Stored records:
※

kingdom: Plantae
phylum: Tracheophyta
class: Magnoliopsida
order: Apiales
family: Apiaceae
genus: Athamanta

※

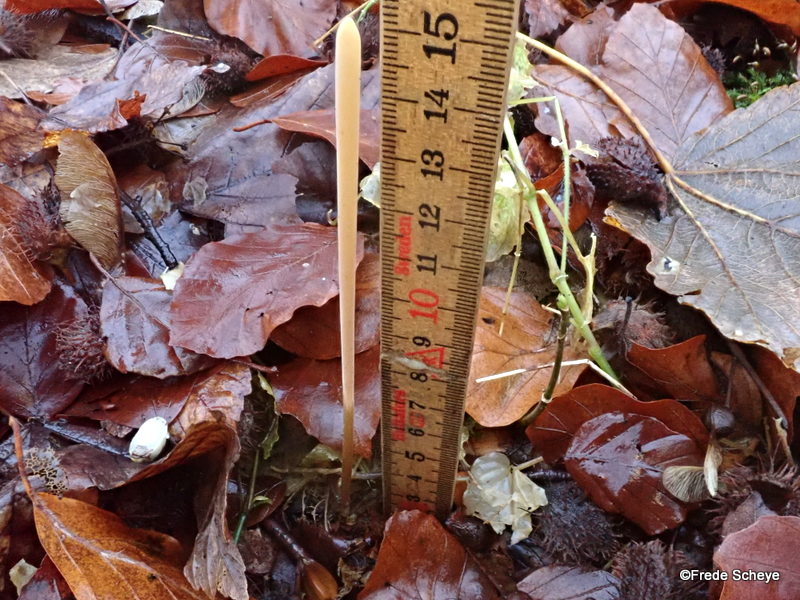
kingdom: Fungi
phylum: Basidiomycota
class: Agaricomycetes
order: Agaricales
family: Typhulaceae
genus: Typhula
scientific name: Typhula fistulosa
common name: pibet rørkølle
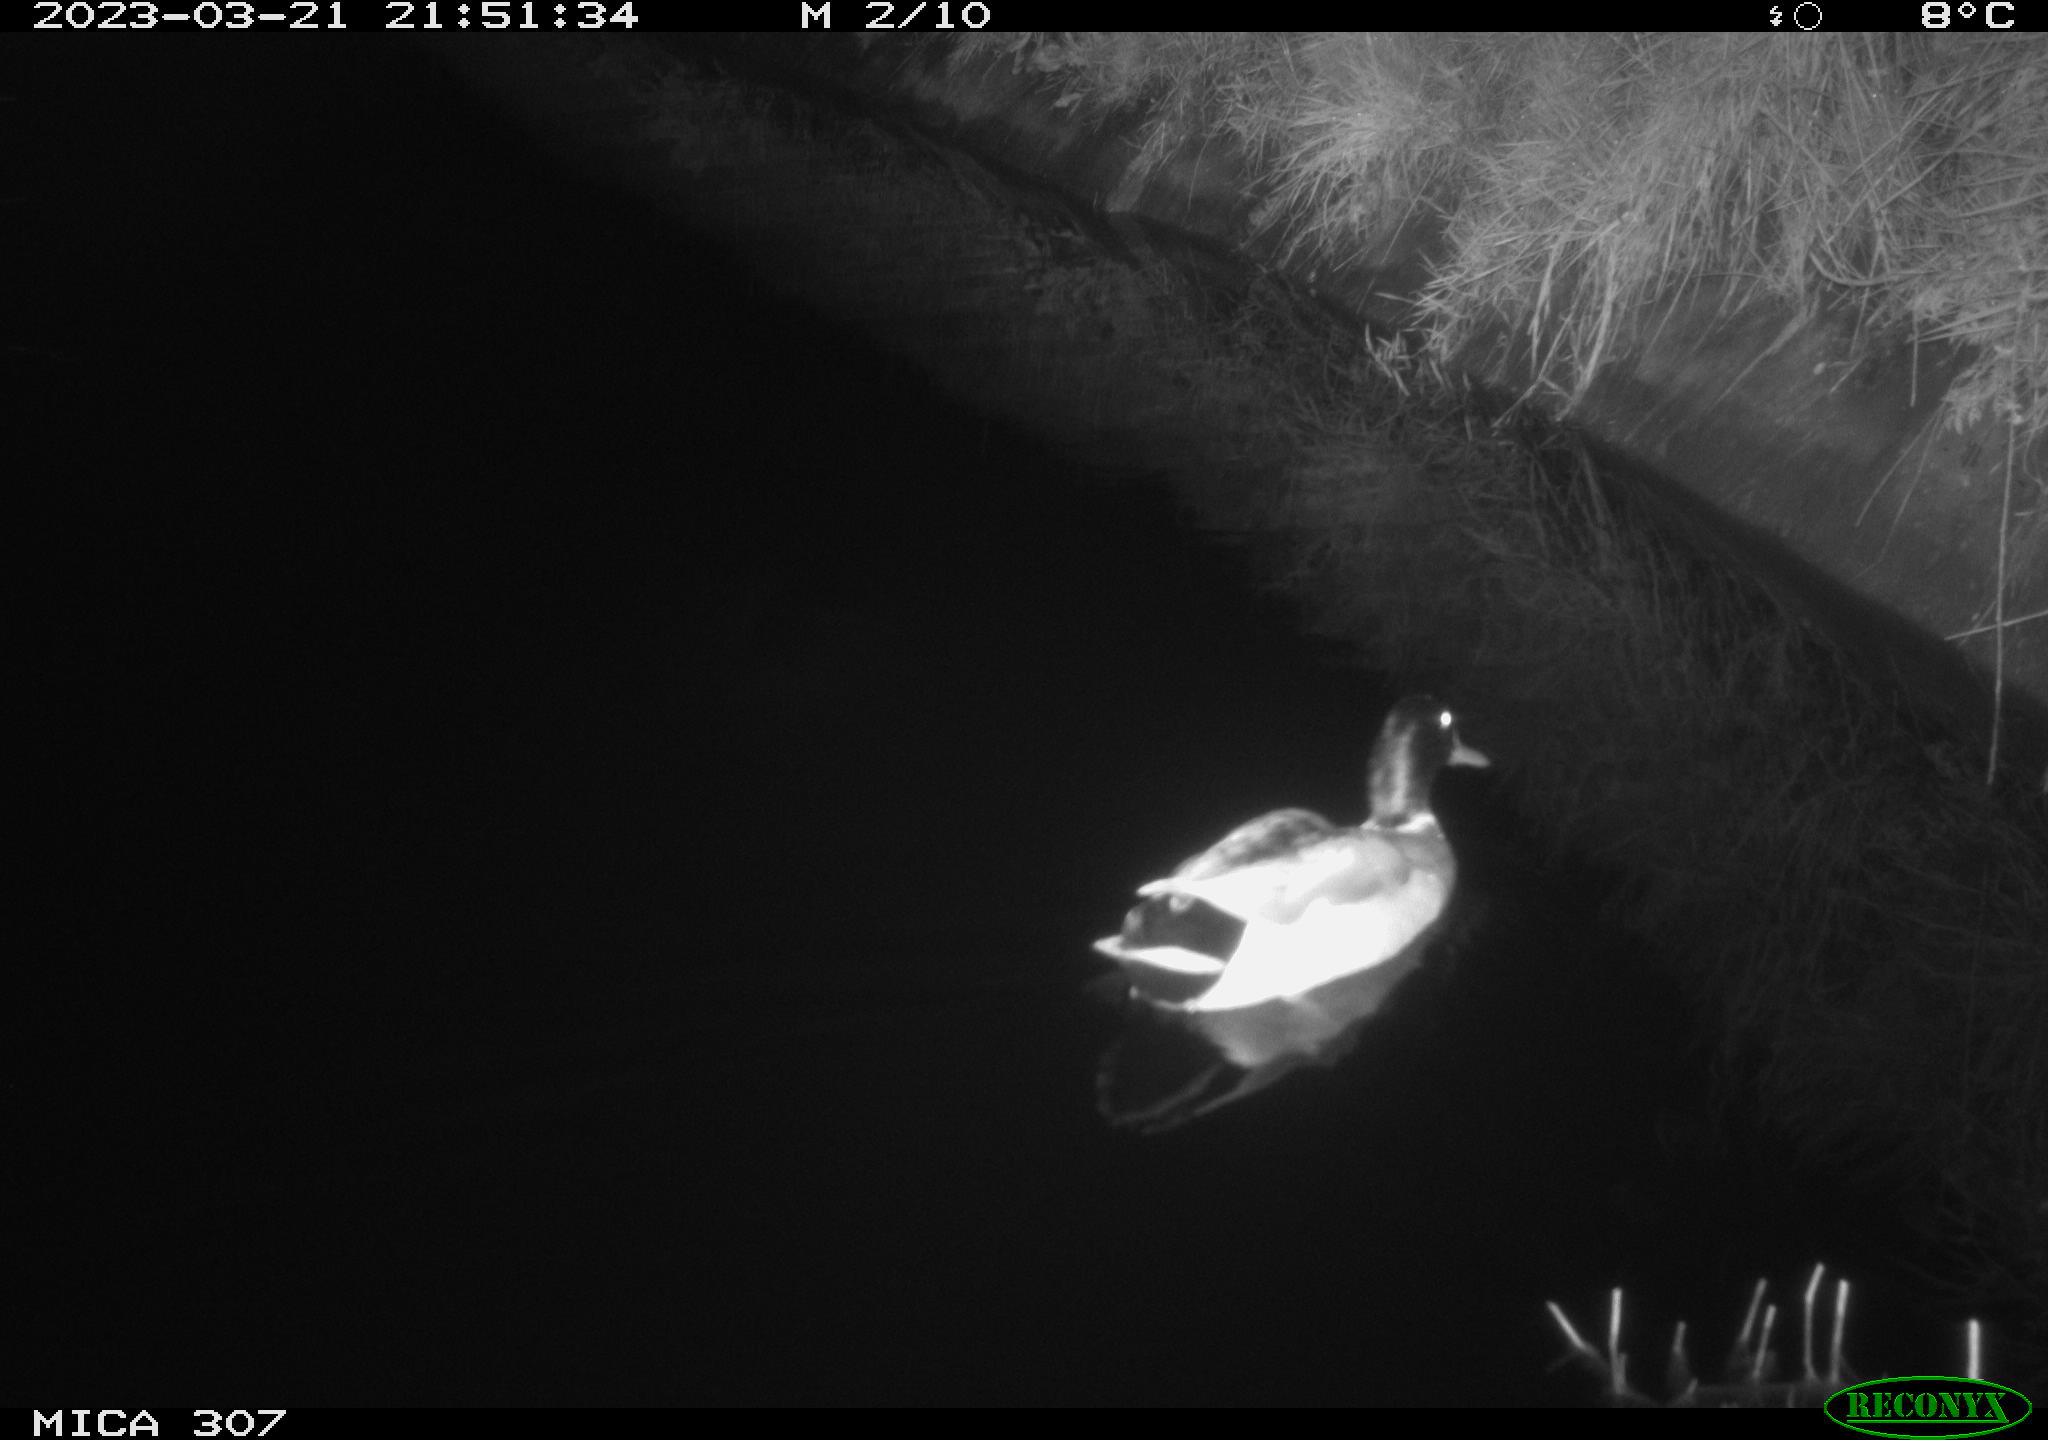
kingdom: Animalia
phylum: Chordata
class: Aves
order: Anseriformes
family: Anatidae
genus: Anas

※

Your instructions: Render the records between the lines holding "class: Agaricomycetes" and "genus: Anas", inclusive, as a Markdown table with a Row column numbering each line and a Line column giving its text, skipping blank lines. Omit the pictures.

Solution to this problem:
| Row | Line |
|---|---|
| 1 | class: Agaricomycetes |
| 2 | order: Agaricales |
| 3 | family: Typhulaceae |
| 4 | genus: Typhula |
| 5 | scientific name: Typhula fistulosa |
| 6 | common name: pibet rørkølle |
| 7 | kingdom: Animalia |
| 8 | phylum: Chordata |
| 9 | class: Aves |
| 10 | order: Anseriformes |
| 11 | family: Anatidae |
| 12 | genus: Anas |